A faithful repeat of all the records, with no image kept, is the required answer.

AVAILABLE RECORDS:
____

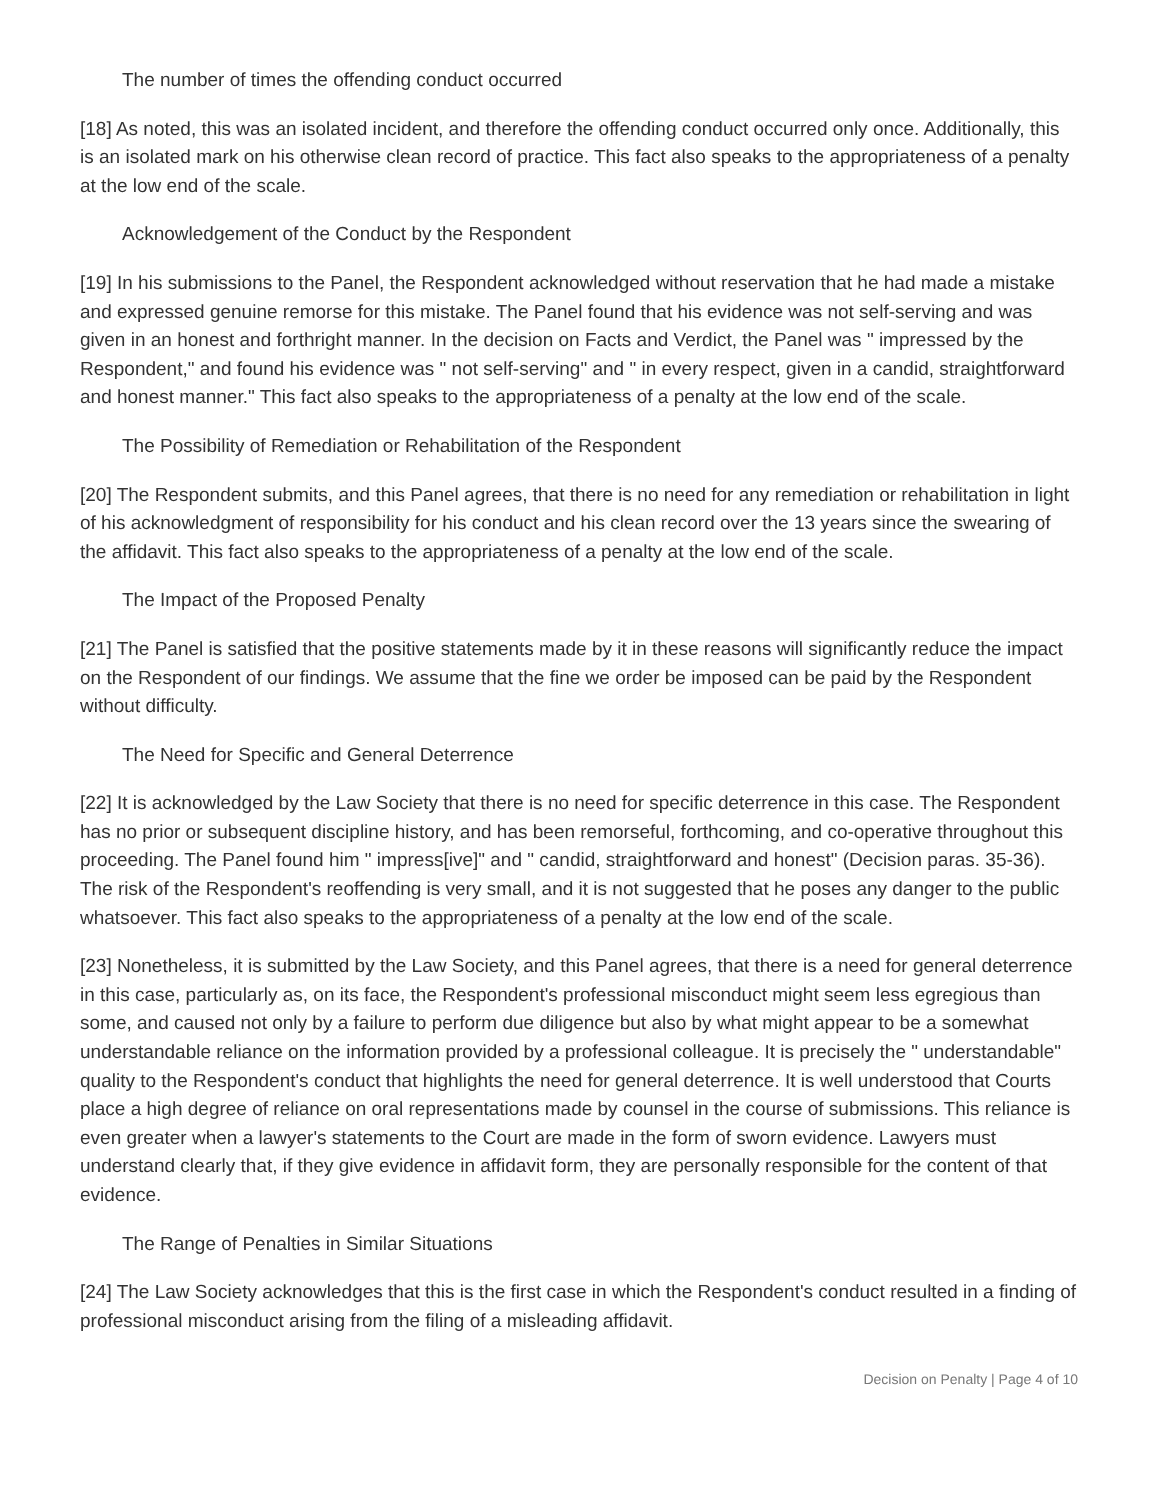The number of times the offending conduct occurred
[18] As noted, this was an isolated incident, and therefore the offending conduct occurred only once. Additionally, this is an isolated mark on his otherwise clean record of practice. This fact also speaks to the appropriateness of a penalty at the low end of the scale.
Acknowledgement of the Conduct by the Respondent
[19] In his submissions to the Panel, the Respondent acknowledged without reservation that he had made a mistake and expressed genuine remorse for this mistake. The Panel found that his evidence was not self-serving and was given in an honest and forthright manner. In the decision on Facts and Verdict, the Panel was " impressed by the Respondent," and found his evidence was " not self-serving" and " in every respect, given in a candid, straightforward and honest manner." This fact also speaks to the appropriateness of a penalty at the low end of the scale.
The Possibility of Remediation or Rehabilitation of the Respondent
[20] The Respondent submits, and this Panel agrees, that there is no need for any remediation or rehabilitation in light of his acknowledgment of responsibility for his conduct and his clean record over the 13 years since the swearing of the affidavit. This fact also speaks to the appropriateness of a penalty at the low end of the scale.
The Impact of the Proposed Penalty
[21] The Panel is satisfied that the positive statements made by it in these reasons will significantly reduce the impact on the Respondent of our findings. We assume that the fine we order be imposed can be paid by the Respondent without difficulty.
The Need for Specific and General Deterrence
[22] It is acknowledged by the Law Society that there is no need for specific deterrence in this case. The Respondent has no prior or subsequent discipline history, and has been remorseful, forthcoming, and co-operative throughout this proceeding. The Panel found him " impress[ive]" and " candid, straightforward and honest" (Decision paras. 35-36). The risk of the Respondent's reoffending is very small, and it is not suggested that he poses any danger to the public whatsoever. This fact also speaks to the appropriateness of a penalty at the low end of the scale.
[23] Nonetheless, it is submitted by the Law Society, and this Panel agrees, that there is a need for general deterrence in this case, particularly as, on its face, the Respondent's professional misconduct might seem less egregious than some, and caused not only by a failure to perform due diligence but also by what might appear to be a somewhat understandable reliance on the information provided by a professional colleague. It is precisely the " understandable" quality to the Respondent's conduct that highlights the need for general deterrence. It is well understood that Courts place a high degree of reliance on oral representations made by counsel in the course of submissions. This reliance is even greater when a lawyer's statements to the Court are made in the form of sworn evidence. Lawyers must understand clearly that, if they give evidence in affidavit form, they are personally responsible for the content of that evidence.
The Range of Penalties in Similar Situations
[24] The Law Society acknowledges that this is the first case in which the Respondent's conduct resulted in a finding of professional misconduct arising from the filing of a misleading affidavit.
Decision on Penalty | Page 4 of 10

____

ANSWER TO THIS TASK:
The number of times the offending conduct occurred
[18] As noted, this was an isolated incident, and therefore the offending conduct occurred only once. Additionally, this is an isolated mark on his otherwise clean record of practice. This fact also speaks to the appropriateness of a penalty at the low end of the scale.
Acknowledgement of the Conduct by the Respondent
[19] In his submissions to the Panel, the Respondent acknowledged without reservation that he had made a mistake and expressed genuine remorse for this mistake. The Panel found that his evidence was not self-serving and was given in an honest and forthright manner. In the decision on Facts and Verdict, the Panel was " impressed by the Respondent," and found his evidence was " not self-serving" and " in every respect, given in a candid, straightforward and honest manner." This fact also speaks to the appropriateness of a penalty at the low end of the scale.
The Possibility of Remediation or Rehabilitation of the Respondent
[20] The Respondent submits, and this Panel agrees, that there is no need for any remediation or rehabilitation in light of his acknowledgment of responsibility for his conduct and his clean record over the 13 years since the swearing of the affidavit. This fact also speaks to the appropriateness of a penalty at the low end of the scale.
The Impact of the Proposed Penalty
[21] The Panel is satisfied that the positive statements made by it in these reasons will significantly reduce the impact on the Respondent of our findings. We assume that the fine we order be imposed can be paid by the Respondent without difficulty.
The Need for Specific and General Deterrence
[22] It is acknowledged by the Law Society that there is no need for specific deterrence in this case. The Respondent has no prior or subsequent discipline history, and has been remorseful, forthcoming, and co-operative throughout this proceeding. The Panel found him " impress[ive]" and " candid, straightforward and honest" (Decision paras. 35-36). The risk of the Respondent's reoffending is very small, and it is not suggested that he poses any danger to the public whatsoever. This fact also speaks to the appropriateness of a penalty at the low end of the scale.
[23] Nonetheless, it is submitted by the Law Society, and this Panel agrees, that there is a need for general deterrence in this case, particularly as, on its face, the Respondent's professional misconduct might seem less egregious than some, and caused not only by a failure to perform due diligence but also by what might appear to be a somewhat understandable reliance on the information provided by a professional colleague. It is precisely the " understandable" quality to the Respondent's conduct that highlights the need for general deterrence. It is well understood that Courts place a high degree of reliance on oral representations made by counsel in the course of submissions. This reliance is even greater when a lawyer's statements to the Court are made in the form of sworn evidence. Lawyers must understand clearly that, if they give evidence in affidavit form, they are personally responsible for the content of that evidence.
The Range of Penalties in Similar Situations
[24] The Law Society acknowledges that this is the first case in which the Respondent's conduct resulted in a finding of professional misconduct arising from the filing of a misleading affidavit.
Decision on Penalty | Page 4 of 10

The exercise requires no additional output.